Occupy: movimentos de protesto que tomaram as ruas – HARVEY (C)

HARVEY, David et al. Occupy: movimentos de protesto que tomaram as ruas. Trad. de João Alexandre Peschanski. São Paulo: Boitempo; Carta Maior, 2012. Resenha de: SILVESTRIN, Darlan. Conjectura, Caxias do Sul, v. 18, n. 3, p. 185-191, set/dez, 2013.

Esta obra é uma coletânea composta por singulares artigos de escritores, críticos, historiadores e jornalistas, acerca dos manifestos ocorridos em escala mundial, no ano de 2011. Para a realização dessa, foram utilizados recursos gráficos de baixo custo e, fundamentalmente a colaboração dos autores que cederam seus trabalhos sem custo algum, da mesma forma os tradutores, essenciais para esse desenvolvimento. A comercialização desta obra não visa a aspectos lucrativos, mas tão-somente sociais.

Precedente analítico do atual cenário de manifestações populares ocorrentes no Brasil e no mundo, essa publicação, embora remetida aos manifestos de 2011 e 2012, aborda com a devida criticidade questões relevantes que ocasionaram motivações populares de protestos por todo o Globo. O capitalismo notavelmente pode ser considerado o grande opressor da sociedade. Assim como propulsiona o desenvolvimento econômico, precariza, num ritmo acelerado, as disparidades sociais, e tudo isso é dirigido por agentes políticos que parecem ignorar completamente os anseios da população. As atuais reivindicações denotam novas configurações, a começar pelo uso das redes sociais na divulgação das pautas, organização e convocação do povo para as ruas. Constata-se que os procedimentos para lutar podem ser outros, mais modernos e caracterizados pelo acesso instantâneo à informação, entretanto, o espírito e o desejo eminente por mudanças continuam sendo os mesmos.

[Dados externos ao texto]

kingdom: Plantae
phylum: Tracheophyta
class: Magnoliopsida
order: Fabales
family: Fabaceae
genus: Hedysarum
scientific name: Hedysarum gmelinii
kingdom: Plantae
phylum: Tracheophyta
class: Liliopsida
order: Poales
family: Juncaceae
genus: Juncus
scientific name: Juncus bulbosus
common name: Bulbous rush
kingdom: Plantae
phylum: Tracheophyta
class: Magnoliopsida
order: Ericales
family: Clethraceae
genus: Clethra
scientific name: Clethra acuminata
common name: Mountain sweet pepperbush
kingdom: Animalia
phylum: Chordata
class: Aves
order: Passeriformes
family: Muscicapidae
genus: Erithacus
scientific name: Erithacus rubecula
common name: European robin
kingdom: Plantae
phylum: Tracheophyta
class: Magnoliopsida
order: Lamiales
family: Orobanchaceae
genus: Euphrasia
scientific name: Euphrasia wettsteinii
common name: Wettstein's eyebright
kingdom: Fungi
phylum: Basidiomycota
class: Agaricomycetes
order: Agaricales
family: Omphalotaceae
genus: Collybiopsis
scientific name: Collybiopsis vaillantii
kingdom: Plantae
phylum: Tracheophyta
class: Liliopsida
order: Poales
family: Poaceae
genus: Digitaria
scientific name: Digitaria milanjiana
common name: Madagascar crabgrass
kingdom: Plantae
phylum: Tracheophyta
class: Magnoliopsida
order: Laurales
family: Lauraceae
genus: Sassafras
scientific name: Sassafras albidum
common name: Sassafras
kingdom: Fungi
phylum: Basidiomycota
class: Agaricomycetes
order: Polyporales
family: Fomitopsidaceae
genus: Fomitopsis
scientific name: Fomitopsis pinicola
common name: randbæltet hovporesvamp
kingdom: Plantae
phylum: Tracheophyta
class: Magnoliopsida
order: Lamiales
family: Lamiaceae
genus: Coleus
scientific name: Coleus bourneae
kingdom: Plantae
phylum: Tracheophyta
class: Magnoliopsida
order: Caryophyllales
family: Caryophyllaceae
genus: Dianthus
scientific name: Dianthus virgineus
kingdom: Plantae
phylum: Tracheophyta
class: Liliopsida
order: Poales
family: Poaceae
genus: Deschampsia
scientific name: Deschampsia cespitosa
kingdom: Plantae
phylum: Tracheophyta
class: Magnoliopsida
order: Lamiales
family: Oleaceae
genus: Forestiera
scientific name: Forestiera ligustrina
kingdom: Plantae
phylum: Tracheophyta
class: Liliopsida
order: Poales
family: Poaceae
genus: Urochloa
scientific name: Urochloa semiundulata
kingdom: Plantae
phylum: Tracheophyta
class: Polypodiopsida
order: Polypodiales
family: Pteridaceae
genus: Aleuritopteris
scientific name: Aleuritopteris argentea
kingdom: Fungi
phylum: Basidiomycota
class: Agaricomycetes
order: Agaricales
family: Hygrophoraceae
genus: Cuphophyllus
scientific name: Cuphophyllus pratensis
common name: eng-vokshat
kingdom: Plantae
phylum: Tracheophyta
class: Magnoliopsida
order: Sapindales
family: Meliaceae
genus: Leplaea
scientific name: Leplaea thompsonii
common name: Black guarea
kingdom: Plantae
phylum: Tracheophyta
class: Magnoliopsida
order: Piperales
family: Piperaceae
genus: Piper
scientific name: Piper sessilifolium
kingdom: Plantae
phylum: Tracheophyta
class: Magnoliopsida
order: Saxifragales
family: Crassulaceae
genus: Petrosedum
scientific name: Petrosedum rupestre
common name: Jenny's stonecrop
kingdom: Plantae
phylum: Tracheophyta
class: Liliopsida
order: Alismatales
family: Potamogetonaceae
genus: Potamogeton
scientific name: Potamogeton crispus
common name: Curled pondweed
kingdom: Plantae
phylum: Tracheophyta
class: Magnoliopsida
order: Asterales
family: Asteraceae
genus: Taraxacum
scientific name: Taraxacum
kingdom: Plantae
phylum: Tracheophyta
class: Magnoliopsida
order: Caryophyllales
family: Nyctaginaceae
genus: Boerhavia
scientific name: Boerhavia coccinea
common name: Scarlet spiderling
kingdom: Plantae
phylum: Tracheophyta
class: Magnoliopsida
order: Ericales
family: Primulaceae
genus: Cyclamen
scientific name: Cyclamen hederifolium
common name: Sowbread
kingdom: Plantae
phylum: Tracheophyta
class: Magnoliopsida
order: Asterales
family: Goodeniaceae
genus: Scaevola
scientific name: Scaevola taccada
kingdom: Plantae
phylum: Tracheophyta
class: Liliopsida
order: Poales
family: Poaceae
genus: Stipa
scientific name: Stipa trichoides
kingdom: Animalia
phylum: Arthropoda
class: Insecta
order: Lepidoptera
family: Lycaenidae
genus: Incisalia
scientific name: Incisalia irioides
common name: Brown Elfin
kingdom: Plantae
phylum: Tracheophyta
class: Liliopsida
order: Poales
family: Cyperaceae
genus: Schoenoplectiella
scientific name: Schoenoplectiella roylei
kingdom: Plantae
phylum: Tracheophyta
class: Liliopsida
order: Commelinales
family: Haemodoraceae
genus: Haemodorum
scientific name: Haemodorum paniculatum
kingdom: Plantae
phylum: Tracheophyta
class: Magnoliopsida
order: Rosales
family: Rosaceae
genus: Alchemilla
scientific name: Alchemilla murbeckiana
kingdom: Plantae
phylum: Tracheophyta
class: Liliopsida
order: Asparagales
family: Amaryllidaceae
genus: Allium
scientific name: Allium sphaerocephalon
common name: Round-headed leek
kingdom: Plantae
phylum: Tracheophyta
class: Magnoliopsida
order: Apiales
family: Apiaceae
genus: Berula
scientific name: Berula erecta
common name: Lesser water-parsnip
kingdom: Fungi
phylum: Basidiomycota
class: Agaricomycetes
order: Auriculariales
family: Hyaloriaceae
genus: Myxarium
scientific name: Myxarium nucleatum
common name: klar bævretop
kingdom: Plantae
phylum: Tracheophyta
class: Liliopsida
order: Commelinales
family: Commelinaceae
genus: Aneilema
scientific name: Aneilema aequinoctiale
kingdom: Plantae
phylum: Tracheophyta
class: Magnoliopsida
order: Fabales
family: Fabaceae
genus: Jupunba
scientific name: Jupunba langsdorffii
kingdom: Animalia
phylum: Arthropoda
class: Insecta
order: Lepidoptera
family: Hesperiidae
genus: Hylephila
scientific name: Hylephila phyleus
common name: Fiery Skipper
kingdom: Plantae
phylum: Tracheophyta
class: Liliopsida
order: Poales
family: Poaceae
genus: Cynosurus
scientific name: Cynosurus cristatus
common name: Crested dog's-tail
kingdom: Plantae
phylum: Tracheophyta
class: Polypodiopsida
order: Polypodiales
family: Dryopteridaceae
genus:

Hodiernamente, as manifestações populares protestam contra a ineficiência estatal, corrupção, políticas públicas defasadas que apenas assistem as camadas elitizadas. Para muitos autores essa forma de protestar é equivocada, pois o correto seria haver uma pauta única que gritasse por determinada melhoria ou mudança, e não diversas propostas sem um enfoque determinado. Segundo os críticos, embora as manifestações sejam intituladas como a representação genuína da democracia, na verdade, não passam de um amplo exercício do direito de expressão, pois o processo democrático assinala todo um procedimento complexo de sistemas eleitorais, de deveres e direitos regidos por um aparato de normas, que tornam o Estado responsável por ditar os rumos da sociedade como um todo. Como escreve Zizek, os manifestantes deveriam se apaixonar pelo trabalho duro e paciente – eles são o começo, não o fim, então sua mensagem básica é: o tabu foi rompido, não vivemos no melhor mundo possível, temos a permissão, a obrigação até, de pensar alternativas. (2012, p. 16).

Nesse âmago de manifestos, uma das bandeiras de provavelmente maior significância é a crítica acerca das desigualdades econômicas. Esse é o tema debatido pelo Movimento dos Ocupas, então mundialmente conhecido.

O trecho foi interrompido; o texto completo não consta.